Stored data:
** begin **

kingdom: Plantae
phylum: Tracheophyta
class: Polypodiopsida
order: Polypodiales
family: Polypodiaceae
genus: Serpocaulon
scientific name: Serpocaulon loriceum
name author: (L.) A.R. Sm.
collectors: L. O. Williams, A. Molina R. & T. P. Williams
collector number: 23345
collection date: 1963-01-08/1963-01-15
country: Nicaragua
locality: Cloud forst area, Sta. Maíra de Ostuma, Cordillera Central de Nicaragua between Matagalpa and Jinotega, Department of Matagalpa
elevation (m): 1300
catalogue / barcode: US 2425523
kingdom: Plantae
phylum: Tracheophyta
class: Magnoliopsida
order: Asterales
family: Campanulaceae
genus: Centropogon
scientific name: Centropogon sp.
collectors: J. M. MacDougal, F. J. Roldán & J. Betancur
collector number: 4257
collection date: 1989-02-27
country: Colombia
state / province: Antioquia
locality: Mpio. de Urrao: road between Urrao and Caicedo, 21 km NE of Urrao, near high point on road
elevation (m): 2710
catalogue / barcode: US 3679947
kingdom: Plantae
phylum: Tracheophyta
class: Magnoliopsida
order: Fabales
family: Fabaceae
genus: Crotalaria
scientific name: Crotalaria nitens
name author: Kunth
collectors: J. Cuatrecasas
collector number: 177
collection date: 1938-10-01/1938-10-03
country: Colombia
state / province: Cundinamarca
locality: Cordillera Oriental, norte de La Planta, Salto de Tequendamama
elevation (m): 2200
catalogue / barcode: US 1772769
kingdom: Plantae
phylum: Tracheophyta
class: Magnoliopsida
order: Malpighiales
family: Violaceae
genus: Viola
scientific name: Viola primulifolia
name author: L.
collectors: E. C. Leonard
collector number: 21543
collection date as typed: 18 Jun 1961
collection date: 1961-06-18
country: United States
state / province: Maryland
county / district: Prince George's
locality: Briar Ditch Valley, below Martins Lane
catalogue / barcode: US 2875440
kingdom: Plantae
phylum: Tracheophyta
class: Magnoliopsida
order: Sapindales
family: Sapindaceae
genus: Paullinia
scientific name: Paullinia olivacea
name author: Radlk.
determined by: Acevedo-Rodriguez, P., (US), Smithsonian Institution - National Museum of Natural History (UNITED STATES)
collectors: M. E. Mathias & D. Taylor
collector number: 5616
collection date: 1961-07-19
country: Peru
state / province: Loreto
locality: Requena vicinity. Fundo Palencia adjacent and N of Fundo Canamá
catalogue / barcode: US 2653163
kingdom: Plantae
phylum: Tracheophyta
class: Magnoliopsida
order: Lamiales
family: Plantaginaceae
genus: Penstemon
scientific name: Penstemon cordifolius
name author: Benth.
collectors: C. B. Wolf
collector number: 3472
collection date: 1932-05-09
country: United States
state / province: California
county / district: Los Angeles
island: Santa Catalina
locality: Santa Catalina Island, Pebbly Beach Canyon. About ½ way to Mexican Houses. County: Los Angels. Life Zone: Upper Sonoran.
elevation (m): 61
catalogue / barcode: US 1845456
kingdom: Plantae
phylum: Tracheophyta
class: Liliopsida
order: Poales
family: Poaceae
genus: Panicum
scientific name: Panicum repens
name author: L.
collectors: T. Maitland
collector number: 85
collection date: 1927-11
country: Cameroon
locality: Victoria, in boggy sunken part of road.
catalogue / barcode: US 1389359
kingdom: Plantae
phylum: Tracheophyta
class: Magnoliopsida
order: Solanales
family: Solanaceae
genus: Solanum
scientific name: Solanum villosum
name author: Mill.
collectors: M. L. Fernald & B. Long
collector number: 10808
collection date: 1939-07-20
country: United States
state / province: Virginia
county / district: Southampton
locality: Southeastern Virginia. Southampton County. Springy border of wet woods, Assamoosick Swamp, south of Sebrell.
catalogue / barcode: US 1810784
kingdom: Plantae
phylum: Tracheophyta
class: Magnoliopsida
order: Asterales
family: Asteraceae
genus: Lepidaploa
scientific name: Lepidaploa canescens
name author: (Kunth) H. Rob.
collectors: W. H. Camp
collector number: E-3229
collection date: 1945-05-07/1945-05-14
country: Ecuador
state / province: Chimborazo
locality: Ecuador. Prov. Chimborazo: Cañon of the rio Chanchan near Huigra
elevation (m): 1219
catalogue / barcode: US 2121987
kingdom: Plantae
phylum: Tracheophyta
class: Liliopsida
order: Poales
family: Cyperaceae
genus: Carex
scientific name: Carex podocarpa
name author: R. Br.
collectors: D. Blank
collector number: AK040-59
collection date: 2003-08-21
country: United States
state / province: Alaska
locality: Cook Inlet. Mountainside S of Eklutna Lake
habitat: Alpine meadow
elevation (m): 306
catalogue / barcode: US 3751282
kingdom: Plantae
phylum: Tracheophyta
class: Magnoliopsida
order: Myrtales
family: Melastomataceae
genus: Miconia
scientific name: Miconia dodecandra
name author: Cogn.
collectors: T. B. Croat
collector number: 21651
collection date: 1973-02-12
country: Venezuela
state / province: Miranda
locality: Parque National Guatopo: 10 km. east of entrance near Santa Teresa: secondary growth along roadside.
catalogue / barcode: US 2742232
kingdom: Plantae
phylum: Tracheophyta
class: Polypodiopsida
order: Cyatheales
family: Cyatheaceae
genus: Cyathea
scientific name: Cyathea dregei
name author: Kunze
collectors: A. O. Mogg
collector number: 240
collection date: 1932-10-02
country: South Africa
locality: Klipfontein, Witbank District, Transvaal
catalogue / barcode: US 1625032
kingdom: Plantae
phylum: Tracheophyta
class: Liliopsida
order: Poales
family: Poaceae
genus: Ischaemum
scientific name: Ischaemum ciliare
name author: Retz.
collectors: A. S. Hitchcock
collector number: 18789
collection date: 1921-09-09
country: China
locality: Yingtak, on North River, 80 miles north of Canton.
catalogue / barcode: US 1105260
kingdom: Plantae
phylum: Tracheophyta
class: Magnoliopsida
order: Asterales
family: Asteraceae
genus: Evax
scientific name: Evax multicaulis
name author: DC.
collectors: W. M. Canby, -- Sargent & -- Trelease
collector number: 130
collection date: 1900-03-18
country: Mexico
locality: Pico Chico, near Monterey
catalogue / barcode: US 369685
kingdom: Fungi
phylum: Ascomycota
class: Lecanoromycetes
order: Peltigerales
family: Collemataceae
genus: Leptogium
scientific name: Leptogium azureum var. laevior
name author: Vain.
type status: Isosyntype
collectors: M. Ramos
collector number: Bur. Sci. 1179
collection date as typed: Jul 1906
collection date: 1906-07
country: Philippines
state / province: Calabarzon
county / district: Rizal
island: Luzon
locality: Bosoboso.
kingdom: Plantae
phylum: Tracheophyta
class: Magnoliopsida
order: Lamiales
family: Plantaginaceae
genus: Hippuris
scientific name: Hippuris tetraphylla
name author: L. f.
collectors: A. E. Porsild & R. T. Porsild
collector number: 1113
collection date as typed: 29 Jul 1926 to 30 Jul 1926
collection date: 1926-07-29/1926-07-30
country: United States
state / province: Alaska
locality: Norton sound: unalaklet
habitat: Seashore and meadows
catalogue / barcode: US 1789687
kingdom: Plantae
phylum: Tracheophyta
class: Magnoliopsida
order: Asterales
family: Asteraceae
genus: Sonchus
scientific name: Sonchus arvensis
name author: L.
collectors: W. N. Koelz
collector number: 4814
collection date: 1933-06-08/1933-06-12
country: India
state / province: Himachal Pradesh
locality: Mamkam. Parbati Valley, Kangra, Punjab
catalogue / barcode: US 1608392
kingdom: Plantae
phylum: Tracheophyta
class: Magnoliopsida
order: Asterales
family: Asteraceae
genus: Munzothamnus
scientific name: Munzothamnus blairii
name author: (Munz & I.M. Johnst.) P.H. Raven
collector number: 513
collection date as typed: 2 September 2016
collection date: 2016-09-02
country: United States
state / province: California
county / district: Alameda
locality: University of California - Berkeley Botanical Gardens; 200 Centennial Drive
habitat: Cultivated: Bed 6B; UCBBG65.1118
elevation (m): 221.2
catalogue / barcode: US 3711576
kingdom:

** end **

■ WHAT THE TASK ASKS: Output verbatim the lines of the material, starting at the line that contains "locality: Mamkam. Parbati" and ending at the final line of the material, with both of those lines included.

■ REPLY:
locality: Mamkam. Parbati Valley, Kangra, Punjab
catalogue / barcode: US 1608392
kingdom: Plantae
phylum: Tracheophyta
class: Magnoliopsida
order: Asterales
family: Asteraceae
genus: Munzothamnus
scientific name: Munzothamnus blairii
name author: (Munz & I.M. Johnst.) P.H. Raven
collector number: 513
collection date as typed: 2 September 2016
collection date: 2016-09-02
country: United States
state / province: California
county / district: Alameda
locality: University of California - Berkeley Botanical Gardens; 200 Centennial Drive
habitat: Cultivated: Bed 6B; UCBBG65.1118
elevation (m): 221.2
catalogue / barcode: US 3711576
kingdom:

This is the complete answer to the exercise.